# Verilen metin:
GÜNDEM
Zir.
Yük. Müh. Suat KALFA
Adana Soya Üreticileri Birliği Bşk.
22
kurum, kuruluş ve üretici birliğinden Başbakan R. Tayyip Erdoğan'a
açık mektup
Türkiye'de soya ve diğer yağlı
tohum politikaları
Sayın Başbakanımız,
Uluslararası sosyal ve ekonomik ilişkilerin artması, ideolojik
ve siyasi bloklara dayalı kutuplaşmanın ortadan kalkması, küreselleşme
adlı yeni bir dünya düzenini ortaya çıkarmıştır.
Türk Tarımı açısından küreselleşme, tarım politikalarının oluşumu
için dikkate alınması gereken önemli bir ölçüttür.
Bilindiği üzere ülkemizde tarımsal istihdam oranı %39 olup, oldukça
yüksek bir düzeydedir. Bu oran ABD'de %2.8 ve Avrupa Birliği'nde
%5.0'dır. Tarımın GSMH'daki payı ülkemizde %14 iken, ABD %1.7
ve Avrupa Birliği'nde %1.9 seviyelerindedir. İşletme genişliği
ise ABD'de 180 ha ve Avrupa Birliği'nde 22.0 ha iken ülkemizde
sadece 5.9 ha'dır.

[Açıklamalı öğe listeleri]
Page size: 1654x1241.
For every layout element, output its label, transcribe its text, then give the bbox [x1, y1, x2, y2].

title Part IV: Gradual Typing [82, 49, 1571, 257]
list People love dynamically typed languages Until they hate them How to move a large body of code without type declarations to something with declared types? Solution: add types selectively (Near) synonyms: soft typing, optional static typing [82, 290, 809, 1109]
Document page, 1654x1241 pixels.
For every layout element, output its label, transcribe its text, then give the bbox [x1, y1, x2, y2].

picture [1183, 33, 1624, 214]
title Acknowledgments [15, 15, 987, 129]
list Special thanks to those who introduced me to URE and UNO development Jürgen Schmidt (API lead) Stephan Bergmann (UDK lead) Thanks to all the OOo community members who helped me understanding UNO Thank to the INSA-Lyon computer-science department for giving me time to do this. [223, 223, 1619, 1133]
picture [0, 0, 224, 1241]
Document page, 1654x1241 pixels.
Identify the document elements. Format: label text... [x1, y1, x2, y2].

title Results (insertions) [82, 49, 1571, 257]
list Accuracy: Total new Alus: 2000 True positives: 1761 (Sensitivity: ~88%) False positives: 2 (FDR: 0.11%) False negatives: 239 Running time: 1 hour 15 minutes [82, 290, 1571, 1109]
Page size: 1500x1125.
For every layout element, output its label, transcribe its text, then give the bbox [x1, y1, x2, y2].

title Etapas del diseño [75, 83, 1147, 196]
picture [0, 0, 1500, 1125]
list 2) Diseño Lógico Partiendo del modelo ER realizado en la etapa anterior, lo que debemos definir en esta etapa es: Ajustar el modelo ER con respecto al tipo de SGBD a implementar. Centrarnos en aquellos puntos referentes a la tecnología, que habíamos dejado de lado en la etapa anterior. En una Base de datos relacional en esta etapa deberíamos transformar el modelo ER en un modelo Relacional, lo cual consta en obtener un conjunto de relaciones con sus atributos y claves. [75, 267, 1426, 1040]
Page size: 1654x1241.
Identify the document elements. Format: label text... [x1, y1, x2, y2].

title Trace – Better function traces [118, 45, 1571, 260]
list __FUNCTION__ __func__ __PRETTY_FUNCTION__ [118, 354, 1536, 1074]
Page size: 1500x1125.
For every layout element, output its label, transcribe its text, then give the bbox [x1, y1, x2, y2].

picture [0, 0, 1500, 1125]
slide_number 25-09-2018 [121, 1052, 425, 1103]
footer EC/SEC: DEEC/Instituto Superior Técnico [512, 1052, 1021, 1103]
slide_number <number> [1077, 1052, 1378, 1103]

# Göreviniz:
Soya ve yağlı tohum politikaları üzerine açık mektupta "Bilindiği üzere ülkemizde" ile başlayıp "sadece 5.9 ha'dır." sözlerine kadar süren bölümü harfi harfine aktarın.

# Çıktı:
Bilindiği üzere ülkemizde tarımsal istihdam oranı %39 olup, oldukça
yüksek bir düzeydedir. Bu oran ABD'de %2.8 ve Avrupa Birliği'nde
%5.0'dır. Tarımın GSMH'daki payı ülkemizde %14 iken, ABD %1.7
ve Avrupa Birliği'nde %1.9 seviyelerindedir. İşletme genişliği
ise ABD'de 180 ha ve Avrupa Birliği'nde 22.0 ha iken ülkemizde
sadece 5.9 ha'dır.